Releasing A Bird

I've been working all of ten minutes when I hear 
scraping, chewing, maybe a crunch, a flutter 
in the ceiling, and finally recognize it: a bird 
caught in the chimney pipe.  I wait. No use. 
I yank out the bottom-plate.  He drops, black 
fanning in all directions, flicker one 

with crow at this point, and bangs into windows, one 
after another.  I open what opens, chase him here 
and there till he's out the door, heart aflutter, 
and soaring over the scrub-willows.  Time to block 
the chimney cap, I decide.  Who wants birds 
dropping in forever?  So I climb up, use 

an old plastic flower pot, then use 
the height to scan the horizon, having won 
that right by my good deed.  Higher than the birds, 
white cumulous clouds billow and spill.  Here 
it's bright, but you can make out shadows and black 
thunderheads in the distance.  My mood, the flutter 

of good will, flag of a my disposition, flutters, 
sputters, slackens and droops.  The ladder I used 
to climb down with I can put away in the back, 
and in the cabin I can sit at my desk, one 
foot up, slowly rolling back the morning, hear 
the parade of sounds and listen to the birds 

outside, their commentless unfolding of bird- 
song or hoot.  But something's gone so utterly, 
destabilizing, wrong, my mood slips.  I hear 
it reel, its scratching attempt to hold on, no use 
once the slide begins, like the bird, gone 
and not coming back if it knows what's good for it, soot-black, 

storm-cloud-black, starling-black and back 
there, somewhere in the distance that's blurred 
now, that bright light has turned wan 
and the bright mood muted, subdued, frittered 
away now.  What is it happiness doesn't like in us 
that it can't stick around?  What was here is there 

and that's that.  Some light's gone the way birds 
fly south come winter's flutterings.   You push your hair 
back.  You muse.  You start thinking back. 
 
 
Copyright 2001, Mark Halperin 
first appeared in Time As Distance 2001, New Issues (Western Michigan University) 
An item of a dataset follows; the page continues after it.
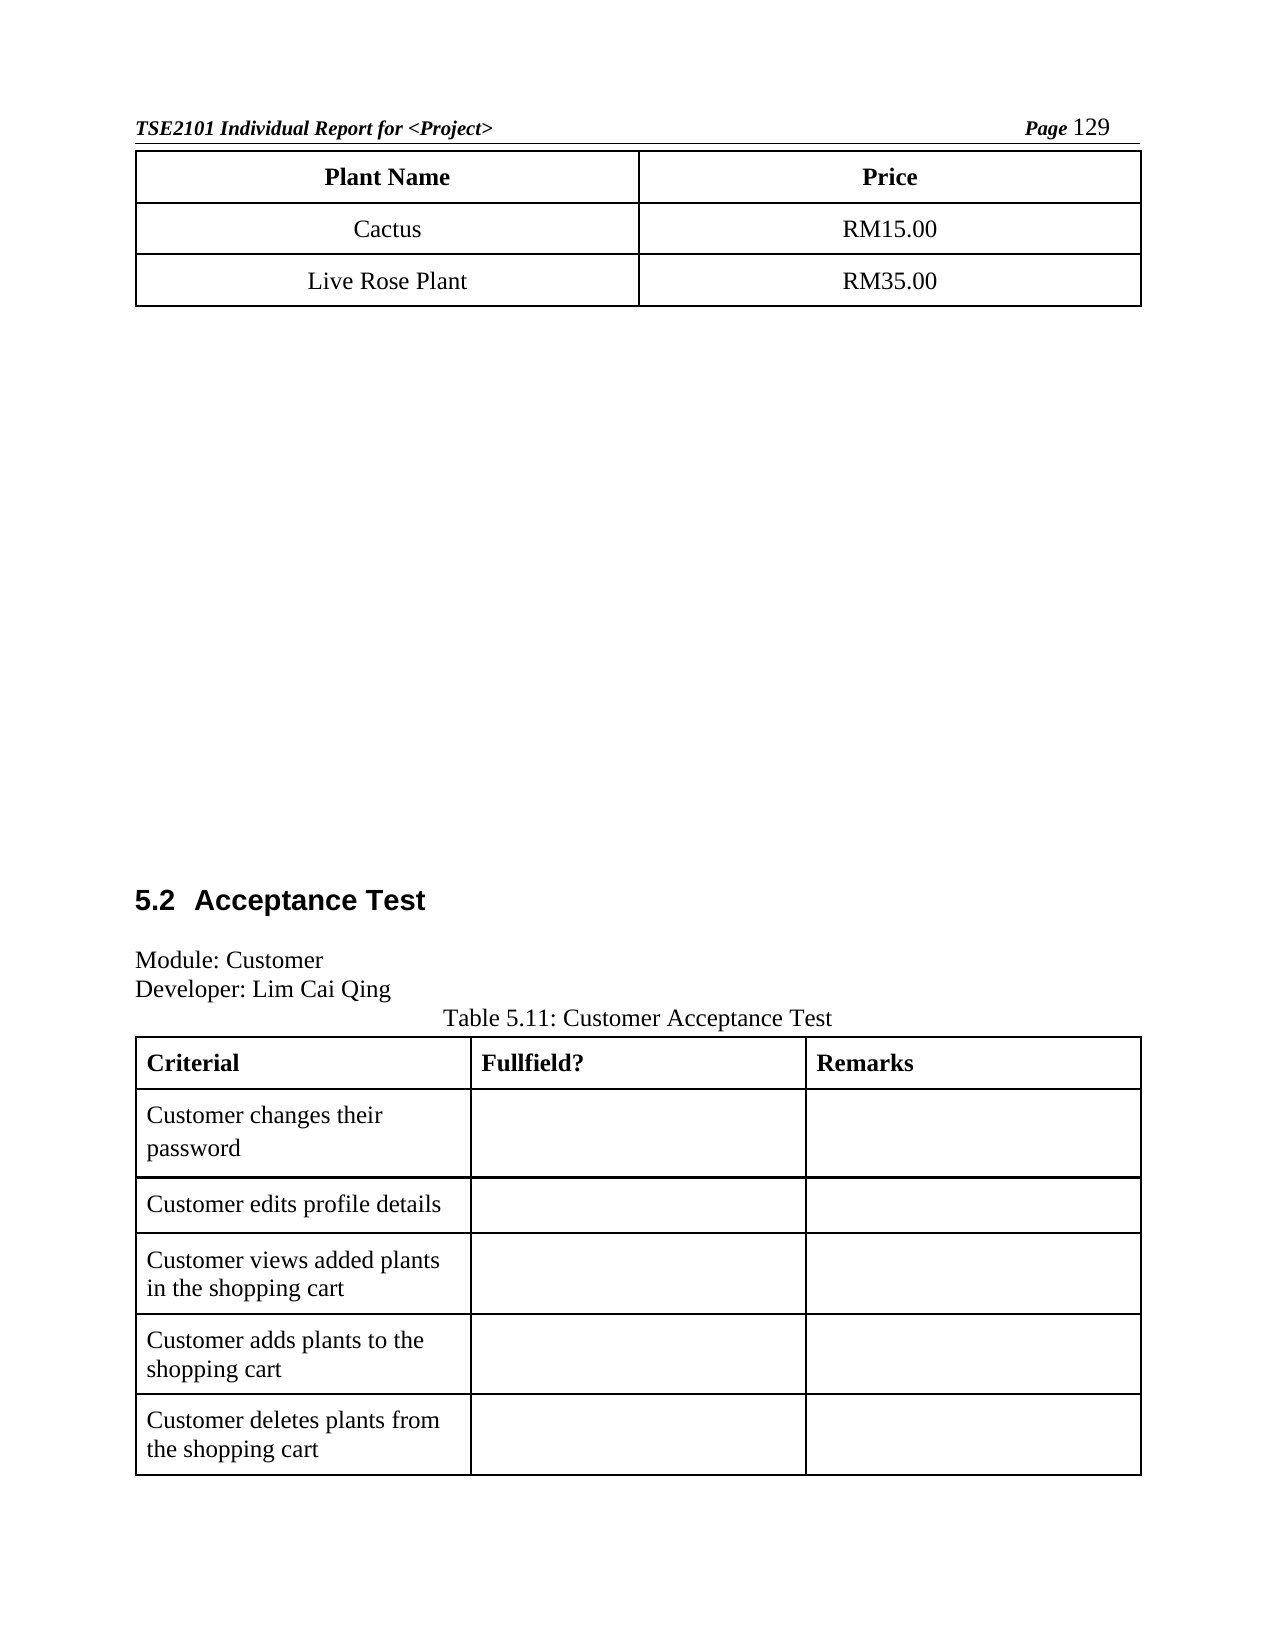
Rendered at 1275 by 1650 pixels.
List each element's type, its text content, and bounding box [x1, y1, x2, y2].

table_header Price [640, 152, 1140, 202]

Mark Halperin teaches at Central Washington University.  He has taught in Japan, Estonia and Russia as well.  Time As Distance is his 4th book of poems.

"Releasing a Bird" is a sestina, a form with 6 six line stanzas and a 3 line concluding stanza. The same six words that end each line of the first stanza end lines in following stanzas, but their sequence differs. In this sestina, rhymes and homonyms of end-words may take their place at the ends of lines.